Suggestions for RTree documentation (Patch #1656)
Description
RTree is lacking documentation for some of its parameters. I would like to suggest the following small additions to help beginners use RTree more effectively
int max_depth - the depth of the tree. A low value will likely underfit and conversely a high value will likely overfit. The optimal value can be obtained using cross validation or other suitable methods.
min_sample_count - minimum samples required at a leaf node for it to be split. A reasonable value is a small percentage of the total data eg. 1%.
max_categories - is not used (?) (according to my searching of the code)
max_num_of_trees_in_the_forest - The maximum number of trees in the forest (suprise, suprise). Typically the more trees you have the better the accuracy. However, the improvement in accuracy generally diminishes and asymptotes pass a certain number of trees. Also to keep in mind, the number of tree increases the prediction time linearly.

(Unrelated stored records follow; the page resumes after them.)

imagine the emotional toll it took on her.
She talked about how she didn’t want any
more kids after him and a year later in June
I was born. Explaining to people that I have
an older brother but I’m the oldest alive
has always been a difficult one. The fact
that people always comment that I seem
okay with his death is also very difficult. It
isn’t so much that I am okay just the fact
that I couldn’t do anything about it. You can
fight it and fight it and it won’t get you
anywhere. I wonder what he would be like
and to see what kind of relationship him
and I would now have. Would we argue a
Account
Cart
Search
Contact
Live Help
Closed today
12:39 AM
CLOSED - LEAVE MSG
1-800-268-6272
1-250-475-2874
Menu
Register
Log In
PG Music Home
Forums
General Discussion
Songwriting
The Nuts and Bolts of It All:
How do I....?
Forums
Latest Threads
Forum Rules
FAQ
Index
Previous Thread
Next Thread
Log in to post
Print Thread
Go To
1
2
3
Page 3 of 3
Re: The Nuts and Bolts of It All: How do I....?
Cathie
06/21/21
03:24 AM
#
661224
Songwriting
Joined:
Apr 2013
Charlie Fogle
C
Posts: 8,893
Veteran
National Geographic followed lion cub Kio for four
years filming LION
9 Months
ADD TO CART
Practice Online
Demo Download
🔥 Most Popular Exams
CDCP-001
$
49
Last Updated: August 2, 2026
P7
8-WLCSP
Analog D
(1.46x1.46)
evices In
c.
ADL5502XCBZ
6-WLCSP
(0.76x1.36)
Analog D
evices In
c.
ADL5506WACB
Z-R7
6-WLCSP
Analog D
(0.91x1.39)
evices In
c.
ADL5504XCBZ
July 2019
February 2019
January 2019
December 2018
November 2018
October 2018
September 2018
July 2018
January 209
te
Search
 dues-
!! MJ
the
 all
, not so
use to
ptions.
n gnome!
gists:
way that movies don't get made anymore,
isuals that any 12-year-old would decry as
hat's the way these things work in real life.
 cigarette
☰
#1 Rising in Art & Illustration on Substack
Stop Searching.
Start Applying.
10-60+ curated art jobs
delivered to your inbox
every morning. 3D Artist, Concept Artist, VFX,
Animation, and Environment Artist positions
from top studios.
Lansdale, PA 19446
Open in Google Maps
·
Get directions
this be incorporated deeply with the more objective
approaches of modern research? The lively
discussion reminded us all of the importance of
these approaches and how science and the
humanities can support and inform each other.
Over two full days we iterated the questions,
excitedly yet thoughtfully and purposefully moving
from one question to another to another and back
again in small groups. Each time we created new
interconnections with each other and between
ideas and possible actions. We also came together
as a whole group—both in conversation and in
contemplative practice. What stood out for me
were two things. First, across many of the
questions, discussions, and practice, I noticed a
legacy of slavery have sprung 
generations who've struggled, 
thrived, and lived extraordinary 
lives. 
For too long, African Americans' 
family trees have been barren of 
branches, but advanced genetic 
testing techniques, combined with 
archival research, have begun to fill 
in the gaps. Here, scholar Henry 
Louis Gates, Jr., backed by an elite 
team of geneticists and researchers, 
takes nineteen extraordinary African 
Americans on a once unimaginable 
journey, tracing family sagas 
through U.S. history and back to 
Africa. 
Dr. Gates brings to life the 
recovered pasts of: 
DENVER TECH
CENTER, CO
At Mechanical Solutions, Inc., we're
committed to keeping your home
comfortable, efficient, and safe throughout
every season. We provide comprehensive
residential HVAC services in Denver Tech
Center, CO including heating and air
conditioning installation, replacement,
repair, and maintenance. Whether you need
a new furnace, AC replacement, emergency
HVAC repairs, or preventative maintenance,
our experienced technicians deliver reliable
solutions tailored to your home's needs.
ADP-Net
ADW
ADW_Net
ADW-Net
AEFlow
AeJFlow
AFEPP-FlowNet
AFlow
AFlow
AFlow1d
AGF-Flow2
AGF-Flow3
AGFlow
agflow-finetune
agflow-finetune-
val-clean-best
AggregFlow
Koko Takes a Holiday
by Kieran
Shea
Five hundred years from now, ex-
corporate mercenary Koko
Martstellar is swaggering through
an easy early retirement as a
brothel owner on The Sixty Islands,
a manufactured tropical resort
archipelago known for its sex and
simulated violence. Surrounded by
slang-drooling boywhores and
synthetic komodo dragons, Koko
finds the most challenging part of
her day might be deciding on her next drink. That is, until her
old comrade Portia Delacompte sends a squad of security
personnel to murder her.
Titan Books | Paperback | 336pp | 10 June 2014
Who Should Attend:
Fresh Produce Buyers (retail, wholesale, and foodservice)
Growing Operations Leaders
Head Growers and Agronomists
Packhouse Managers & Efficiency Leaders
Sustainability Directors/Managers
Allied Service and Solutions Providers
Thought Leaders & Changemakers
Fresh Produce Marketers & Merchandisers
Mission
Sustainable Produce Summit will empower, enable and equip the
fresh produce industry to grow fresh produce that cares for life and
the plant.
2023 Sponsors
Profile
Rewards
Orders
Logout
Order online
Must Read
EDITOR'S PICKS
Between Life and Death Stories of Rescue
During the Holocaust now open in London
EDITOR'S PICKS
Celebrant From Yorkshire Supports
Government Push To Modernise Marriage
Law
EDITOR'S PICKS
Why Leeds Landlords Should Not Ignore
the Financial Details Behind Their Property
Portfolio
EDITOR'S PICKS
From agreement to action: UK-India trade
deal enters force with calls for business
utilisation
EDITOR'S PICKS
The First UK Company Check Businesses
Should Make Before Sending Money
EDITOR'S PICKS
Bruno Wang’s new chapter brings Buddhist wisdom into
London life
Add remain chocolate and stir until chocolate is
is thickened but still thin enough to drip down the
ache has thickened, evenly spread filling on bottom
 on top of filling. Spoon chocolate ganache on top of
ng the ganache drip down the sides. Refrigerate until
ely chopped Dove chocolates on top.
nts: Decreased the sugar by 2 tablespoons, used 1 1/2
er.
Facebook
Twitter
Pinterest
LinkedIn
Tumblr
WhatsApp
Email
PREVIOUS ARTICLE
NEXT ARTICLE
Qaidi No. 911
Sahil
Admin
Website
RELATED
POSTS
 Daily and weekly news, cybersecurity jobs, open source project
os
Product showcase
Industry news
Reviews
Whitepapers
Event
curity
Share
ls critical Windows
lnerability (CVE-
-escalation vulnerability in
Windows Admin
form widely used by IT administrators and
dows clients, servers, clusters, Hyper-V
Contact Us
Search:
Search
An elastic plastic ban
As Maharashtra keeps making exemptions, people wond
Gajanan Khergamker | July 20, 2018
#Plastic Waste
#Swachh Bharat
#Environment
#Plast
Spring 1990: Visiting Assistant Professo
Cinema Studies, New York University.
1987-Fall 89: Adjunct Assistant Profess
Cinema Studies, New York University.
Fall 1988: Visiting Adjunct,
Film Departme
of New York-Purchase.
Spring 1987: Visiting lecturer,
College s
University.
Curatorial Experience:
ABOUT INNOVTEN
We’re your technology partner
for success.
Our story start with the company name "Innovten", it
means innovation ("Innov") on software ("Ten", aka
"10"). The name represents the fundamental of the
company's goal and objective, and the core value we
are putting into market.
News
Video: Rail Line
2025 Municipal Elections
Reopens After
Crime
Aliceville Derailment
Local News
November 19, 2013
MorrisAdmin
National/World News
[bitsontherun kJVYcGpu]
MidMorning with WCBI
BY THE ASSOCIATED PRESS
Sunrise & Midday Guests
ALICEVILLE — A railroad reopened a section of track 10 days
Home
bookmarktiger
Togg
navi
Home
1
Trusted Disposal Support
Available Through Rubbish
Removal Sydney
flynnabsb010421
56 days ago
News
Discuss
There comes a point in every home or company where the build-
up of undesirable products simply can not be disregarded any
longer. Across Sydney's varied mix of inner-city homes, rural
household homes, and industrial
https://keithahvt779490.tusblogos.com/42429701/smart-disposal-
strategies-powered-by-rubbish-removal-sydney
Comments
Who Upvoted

Maybe in the future the documentation should contain a section on using some of the machine learning algorithms. Doesn't have to be in depth, just short useful tips and caveats about each algorithm. I think it would be very useful for beginners.
Associated revisions
improved description of RTreeParams (ticket #1656; thanks to Nghia Ho)
History
Updated by Alexander Shishkov almost 13 years ago
- Tracker changed from Feature to Patch
- Target version deleted ()
Updated by Alexander Shishkov almost 13 years ago
- Priority changed from Normal to Low
- Category changed from ml to documentation
Updated by Alexander Shishkov almost 13 years ago
- Assignee deleted (
Maria Dimashova)
Updated by Vadim Pisarevsky almost 13 years ago
thanks! the description has been added in SVN trunk, r7661
- Status changed from Open to Done
- Assignee set to Vadim Pisarevsky
Updated by Alexander Shishkov almost 13 years ago
- Target version set to 2.4.0